Strangely enough, the respondent opposes the grant of leave to petition for divorce within three years of marriage. The applicant holds, I am told, a master’s degree of a university, and the respondent is a doctor. Continued adultery of the respondent and he does not deny it, does, in my opinion, amount to exceptional depravity as required by law. The adultery alleged - and not denied - is admittedly with one woman, but it is supplemented by acts of cruelty alleged by the applicant.
The quotation I have given above from the affidavit of the respondent leaves out certain other statements which are to the effect that the applicant knew before the marriage that he was in love with another girl, and the applicant agreed to share his affections with her. This is, of course, denied by the applicant.
The applicant has to live as a single woman cut off from her relatives who are all in India. There is no suggestion that this marriage can succeed. The respondent is going about openly with the other girl - so the applicant says. To expect the applicant to bear this for another eight months would in my opinion, constitute exceptional hardship.
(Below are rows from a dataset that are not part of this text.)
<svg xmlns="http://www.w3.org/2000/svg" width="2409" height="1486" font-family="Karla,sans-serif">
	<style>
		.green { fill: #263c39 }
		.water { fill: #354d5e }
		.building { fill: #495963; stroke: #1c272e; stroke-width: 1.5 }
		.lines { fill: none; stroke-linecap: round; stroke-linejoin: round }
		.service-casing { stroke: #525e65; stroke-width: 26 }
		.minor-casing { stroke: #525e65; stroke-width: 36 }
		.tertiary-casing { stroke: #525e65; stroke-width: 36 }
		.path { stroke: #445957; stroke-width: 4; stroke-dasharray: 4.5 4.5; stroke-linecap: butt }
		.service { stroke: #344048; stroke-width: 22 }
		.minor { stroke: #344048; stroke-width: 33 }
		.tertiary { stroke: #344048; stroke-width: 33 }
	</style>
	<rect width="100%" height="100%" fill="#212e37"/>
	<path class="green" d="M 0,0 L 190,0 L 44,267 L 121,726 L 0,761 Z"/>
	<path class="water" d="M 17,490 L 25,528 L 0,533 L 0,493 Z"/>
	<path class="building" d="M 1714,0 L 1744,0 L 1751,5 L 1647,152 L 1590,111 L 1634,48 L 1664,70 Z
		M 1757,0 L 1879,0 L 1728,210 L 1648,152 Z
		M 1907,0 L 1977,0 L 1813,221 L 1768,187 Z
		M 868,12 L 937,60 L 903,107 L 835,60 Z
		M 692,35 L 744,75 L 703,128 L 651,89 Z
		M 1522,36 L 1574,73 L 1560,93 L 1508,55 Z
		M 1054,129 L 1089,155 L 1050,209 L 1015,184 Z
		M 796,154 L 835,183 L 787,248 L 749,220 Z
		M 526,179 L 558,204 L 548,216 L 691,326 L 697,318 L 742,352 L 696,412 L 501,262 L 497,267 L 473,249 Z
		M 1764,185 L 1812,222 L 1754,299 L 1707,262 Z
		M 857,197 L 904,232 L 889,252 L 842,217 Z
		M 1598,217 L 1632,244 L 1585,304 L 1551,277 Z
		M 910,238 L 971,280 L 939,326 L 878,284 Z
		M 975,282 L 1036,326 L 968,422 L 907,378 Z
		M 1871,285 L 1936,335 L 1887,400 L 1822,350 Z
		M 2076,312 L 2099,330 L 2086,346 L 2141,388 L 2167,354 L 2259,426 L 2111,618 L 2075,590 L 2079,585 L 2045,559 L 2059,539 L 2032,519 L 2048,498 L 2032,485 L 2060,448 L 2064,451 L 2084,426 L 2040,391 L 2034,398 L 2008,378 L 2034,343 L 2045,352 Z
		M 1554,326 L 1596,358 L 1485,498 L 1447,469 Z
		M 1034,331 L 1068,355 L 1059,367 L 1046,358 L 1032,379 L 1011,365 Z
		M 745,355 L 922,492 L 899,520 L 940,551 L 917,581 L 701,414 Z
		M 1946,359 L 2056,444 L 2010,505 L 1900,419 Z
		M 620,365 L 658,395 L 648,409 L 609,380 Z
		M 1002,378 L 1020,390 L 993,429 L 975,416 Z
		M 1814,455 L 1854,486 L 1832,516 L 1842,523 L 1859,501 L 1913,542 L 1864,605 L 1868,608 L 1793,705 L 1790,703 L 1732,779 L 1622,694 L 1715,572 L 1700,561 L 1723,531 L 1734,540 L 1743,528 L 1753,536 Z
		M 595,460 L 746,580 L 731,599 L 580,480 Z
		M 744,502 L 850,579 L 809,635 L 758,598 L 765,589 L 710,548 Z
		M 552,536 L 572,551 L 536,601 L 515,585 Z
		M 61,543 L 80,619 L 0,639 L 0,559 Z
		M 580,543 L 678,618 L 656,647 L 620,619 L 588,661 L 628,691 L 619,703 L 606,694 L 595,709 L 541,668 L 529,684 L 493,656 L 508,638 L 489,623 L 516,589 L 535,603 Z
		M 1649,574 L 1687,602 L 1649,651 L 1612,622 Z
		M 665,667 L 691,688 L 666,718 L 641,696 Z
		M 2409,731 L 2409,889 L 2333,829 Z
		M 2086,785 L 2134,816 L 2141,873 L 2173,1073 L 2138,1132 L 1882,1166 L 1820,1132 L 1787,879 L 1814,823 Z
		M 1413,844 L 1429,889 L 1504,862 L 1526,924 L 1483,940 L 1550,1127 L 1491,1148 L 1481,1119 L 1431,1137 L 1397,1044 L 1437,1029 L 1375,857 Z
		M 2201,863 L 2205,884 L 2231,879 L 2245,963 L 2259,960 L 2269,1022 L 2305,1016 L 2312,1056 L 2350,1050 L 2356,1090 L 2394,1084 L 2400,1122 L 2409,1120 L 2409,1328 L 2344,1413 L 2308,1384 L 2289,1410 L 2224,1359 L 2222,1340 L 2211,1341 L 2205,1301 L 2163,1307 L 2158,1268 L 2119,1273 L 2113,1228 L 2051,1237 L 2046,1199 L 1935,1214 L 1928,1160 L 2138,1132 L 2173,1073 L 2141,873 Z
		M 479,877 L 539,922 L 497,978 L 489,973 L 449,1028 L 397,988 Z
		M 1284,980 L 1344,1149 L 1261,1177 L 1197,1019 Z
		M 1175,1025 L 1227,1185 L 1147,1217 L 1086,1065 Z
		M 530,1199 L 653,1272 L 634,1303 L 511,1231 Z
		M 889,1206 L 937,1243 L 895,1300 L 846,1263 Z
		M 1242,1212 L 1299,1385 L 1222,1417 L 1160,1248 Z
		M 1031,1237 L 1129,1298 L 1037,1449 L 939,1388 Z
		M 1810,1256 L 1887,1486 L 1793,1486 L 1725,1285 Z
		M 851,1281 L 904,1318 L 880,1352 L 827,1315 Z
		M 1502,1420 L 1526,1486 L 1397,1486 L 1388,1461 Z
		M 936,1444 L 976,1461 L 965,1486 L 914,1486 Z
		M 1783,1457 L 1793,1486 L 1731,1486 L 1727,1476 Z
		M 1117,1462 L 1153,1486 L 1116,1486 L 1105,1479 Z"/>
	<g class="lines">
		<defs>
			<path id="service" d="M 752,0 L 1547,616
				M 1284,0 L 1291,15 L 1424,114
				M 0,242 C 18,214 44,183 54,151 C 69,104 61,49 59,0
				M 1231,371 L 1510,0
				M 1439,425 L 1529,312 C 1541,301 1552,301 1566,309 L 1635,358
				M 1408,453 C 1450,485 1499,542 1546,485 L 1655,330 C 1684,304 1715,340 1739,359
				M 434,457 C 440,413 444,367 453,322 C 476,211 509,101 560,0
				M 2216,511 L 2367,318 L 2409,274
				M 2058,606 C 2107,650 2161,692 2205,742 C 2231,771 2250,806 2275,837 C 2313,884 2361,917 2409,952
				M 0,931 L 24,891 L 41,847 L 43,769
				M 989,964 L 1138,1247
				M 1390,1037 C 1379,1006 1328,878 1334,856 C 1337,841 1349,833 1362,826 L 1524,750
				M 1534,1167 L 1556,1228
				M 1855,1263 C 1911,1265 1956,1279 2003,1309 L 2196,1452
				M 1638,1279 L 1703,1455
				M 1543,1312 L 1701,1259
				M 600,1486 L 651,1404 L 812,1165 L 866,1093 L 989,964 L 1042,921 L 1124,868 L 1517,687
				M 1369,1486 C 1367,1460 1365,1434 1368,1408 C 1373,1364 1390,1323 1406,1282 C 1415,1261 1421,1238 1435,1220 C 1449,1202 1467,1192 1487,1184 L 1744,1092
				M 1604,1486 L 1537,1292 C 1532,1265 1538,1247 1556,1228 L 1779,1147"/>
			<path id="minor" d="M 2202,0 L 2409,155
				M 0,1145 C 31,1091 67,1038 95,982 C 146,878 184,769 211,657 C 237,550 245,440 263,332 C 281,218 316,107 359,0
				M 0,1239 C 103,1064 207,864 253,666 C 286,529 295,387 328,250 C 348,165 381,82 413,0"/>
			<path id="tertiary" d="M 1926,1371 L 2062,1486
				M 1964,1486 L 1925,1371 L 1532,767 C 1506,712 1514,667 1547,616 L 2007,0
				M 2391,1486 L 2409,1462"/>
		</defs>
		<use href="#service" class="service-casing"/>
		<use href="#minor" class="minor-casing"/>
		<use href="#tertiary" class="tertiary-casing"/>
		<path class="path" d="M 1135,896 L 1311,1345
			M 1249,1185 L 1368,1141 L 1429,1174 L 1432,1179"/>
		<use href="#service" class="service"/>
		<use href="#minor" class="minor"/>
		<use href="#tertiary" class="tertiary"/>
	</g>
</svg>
All I am required to do at this stage is to make a provisional finding of fact that the case is one of exceptional depravity or exceptional hardship. I do find that this is certainly a case of exceptional depravity in which adultery is combined with cruelty.
The applicant also says that she is working as a teacher and that her work permit expires in May, 1971, and that it is desirable that her petition be heard while she is still in this country. The position may well be, as Mr Shah explains, that the immigration department will not ask her to leave so long as her marriage subsists. Whatever may be the position under the Immigration Act, it is to be hoped that the applicant will be allowed to remain here until her petition is finally disposed of. Mr Shah also argues that the applicant has allowed two years and four months to pass and that she can without any additional hardship wait another eight months. In view of the social position of the parties and in view of the clear statements made by the respondent which cut out all possibility of reconciliation, I think it is absolutely useless to make the parties wait for another eight months.
The question of the effect of the magistrate’s order on the right to divorce will probably arise but it does not fall for consideration at this stage.
Accordingly I allow the application with costs.
Dated and Delivered at Nairobi this 11th day of March 1971.